This project predicts flight prices using machine learning techniques in Python. The workflow is implemented in a Jupyter Notebook and uses a cleaned dataset (Clean_Dataset.csv
).
- Data exploration and visualization
- Data preprocessing and feature engineering
- One-hot encoding for categorical variables
- Regression model training (Random Forest)
- Model evaluation (R2, MAE, MSE, RMSE)
- Feature importance analysis
- Visualization of results
- Python 3.11+
- Jupyter Notebook
- pandas
- numpy
- matplotlib
- scikit-learn
A virtual environment (env/
) is included.

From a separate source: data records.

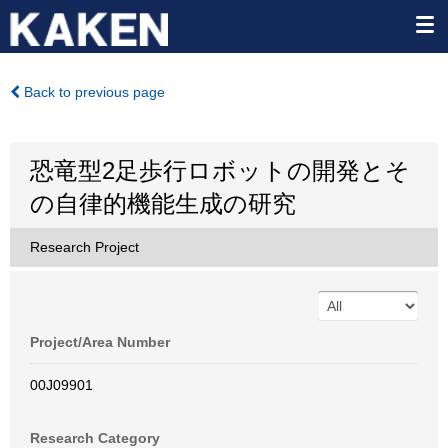
Back to previous page
恐竜型2足歩行ロボットの開発とそ
の自律的機能生成の研究
Research Project
Project/Area Number
00J09901
Research Category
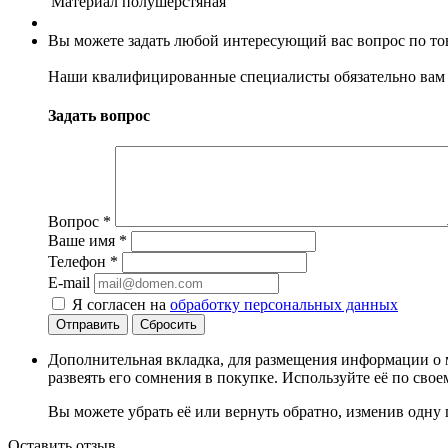
Материал
полушерстяная
Вы можете задать любой интересующий вас вопрос по тов
Наши квалифицированные специалисты обязательно вам 
Задать вопрос
Вопрос
*
Ваше имя
*
Телефон
*
E-mail
Я согласен на
обработку персональных данных
Сбросить
Дополнительная вкладка, для размещения информации о м
развеять его сомнения в покупке. Используйте её по сво
Вы можете убрать её или вернуть обратно, изменив одну 
Оставить отзыв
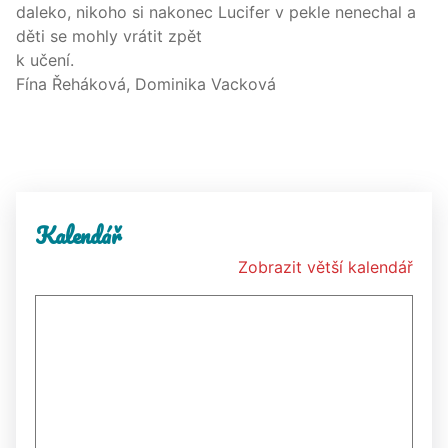
daleko, nikoho si nakonec Lucifer v pekle nenechal a
děti se mohly vrátit zpět
k uče
Fína Řeháková, Domin
ika Vacková
Kalendář
Zobrazit větší kalendář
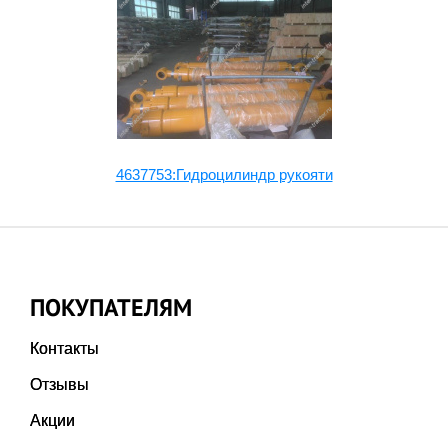
35
4637753:Гидроцилиндр рукояти
9
ПОКУПАТЕЛЯМ
Контакты
Отзывы
Акции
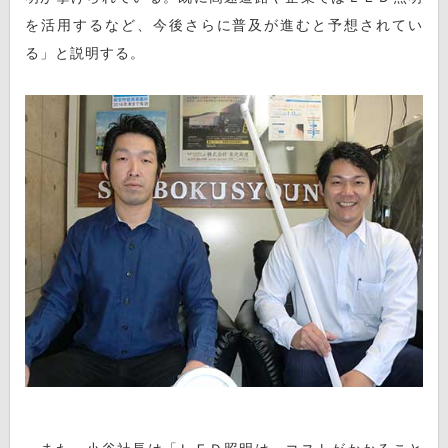
を活用するなど、今後さらに普及が進むと予想されてい
る」と説明する。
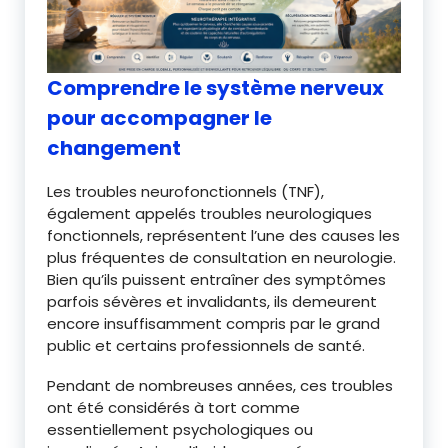
Comprendre le système nerveux
pour accompagner le
changement
Les troubles neurofonctionnels (TNF),
également appelés troubles neurologiques
fonctionnels, représentent l’une des causes les
plus fréquentes de consultation en neurologie.
Bien qu’ils puissent entraîner des symptômes
parfois sévères et invalidants, ils demeurent
encore insuffisamment compris par le grand
public et certains professionnels de santé.
Pendant de nombreuses années, ces troubles
ont été considérés à tort comme
essentiellement psychologiques ou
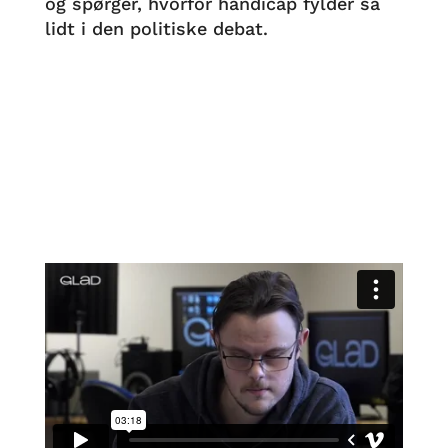
og spørger, hvorfor handicap fylder så
lidt i den politiske debat.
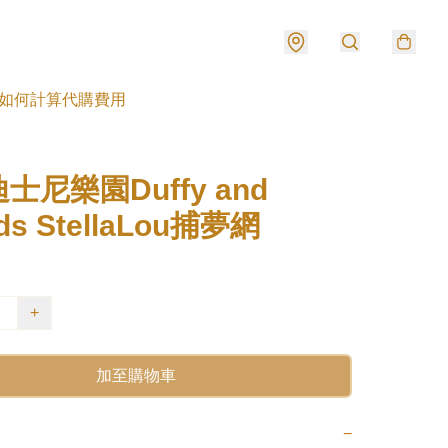
如何計算代購費用
士尼樂園Duffy and
nds StellaLou捕夢網
+
加至購物車
−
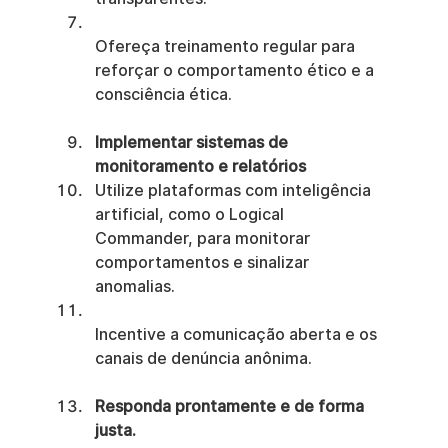
Ofereça treinamento regular para 
reforçar o comportamento ético e a 
consciência ética.
Implementar sistemas de 
monitoramento e relatórios
Utilize plataformas com inteligência 
artificial, como o Logical 
Commander, para monitorar 
comportamentos e sinalizar 
anomalias.
Incentive a comunicação aberta e os 
canais de denúncia anônima.
Responda prontamente e de forma 
justa.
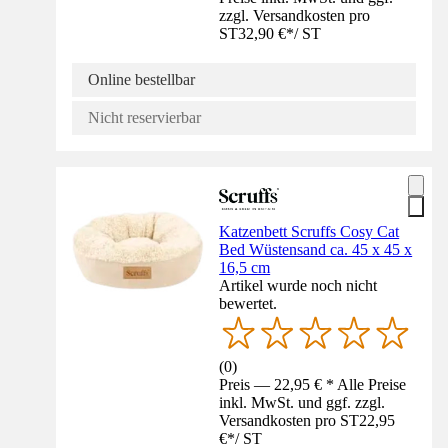
zzgl. Versandkosten pro
ST
32,90 €
*
/
ST
Online bestellbar
Nicht reservierbar
Katzenbett Scruffs Cosy Cat
Bed Wüstensand ca. 45 x 45 x
16,5 cm
Artikel wurde noch nicht
bewertet.
(
0
)
Preis — 22,95 € * Alle Preise
inkl. MwSt. und ggf. zzgl.
Versandkosten pro ST
22,95
€
*
/
ST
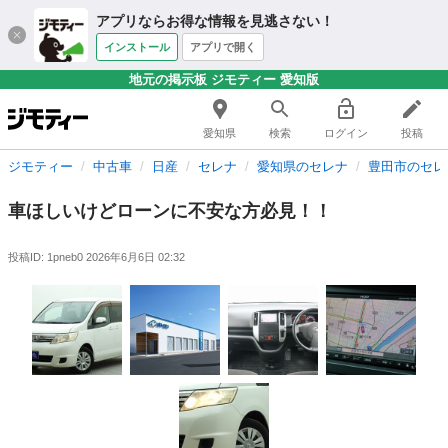
アプリならお得な情報を見逃さない！
インストール
アプリで開く
地元の掲示板 ジモティー 愛知版
愛知県
検索
ログイン
投稿
ジモティー
中古車
日産
セレナ
愛知県のセレナ
豊田市のセレ
車ほしいけどローンに不安な方必見！！
投稿ID: 1pneb0
2026年6月6日 02:32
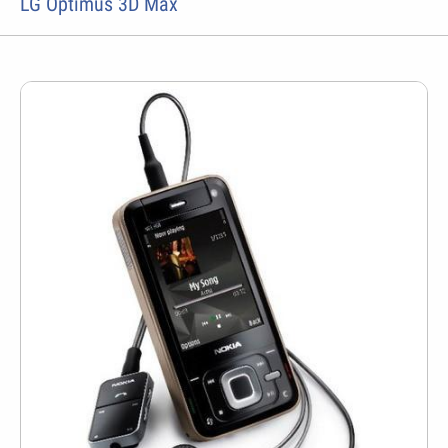
LG Optimus 3D Max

Activate it before running the notebook:
source env/bin/activate
- Activate the virtual environment:
source env/bin/activate
- Start Jupyter Notebook:
jupyter notebook
- Open
main.ipynb
and run the cells sequentially.
- Load Data: Read and explore the cleaned flight dataset.
- Preprocessing: Drop unnecessary columns, encode categorical features, and transform data for modeling.
- Model Training: Split data, train a Random Forest regressor, and evaluate performance.
- Analysis: Visualize actual vs. predicted prices and analyze feature importances.
main.ipynb
: Main notebook with all code and analysis steps.Clean_Dataset.csv
: Cleaned flight data for modeling.env/
: Python virtual environment with required packages.
This project is for educational purposes.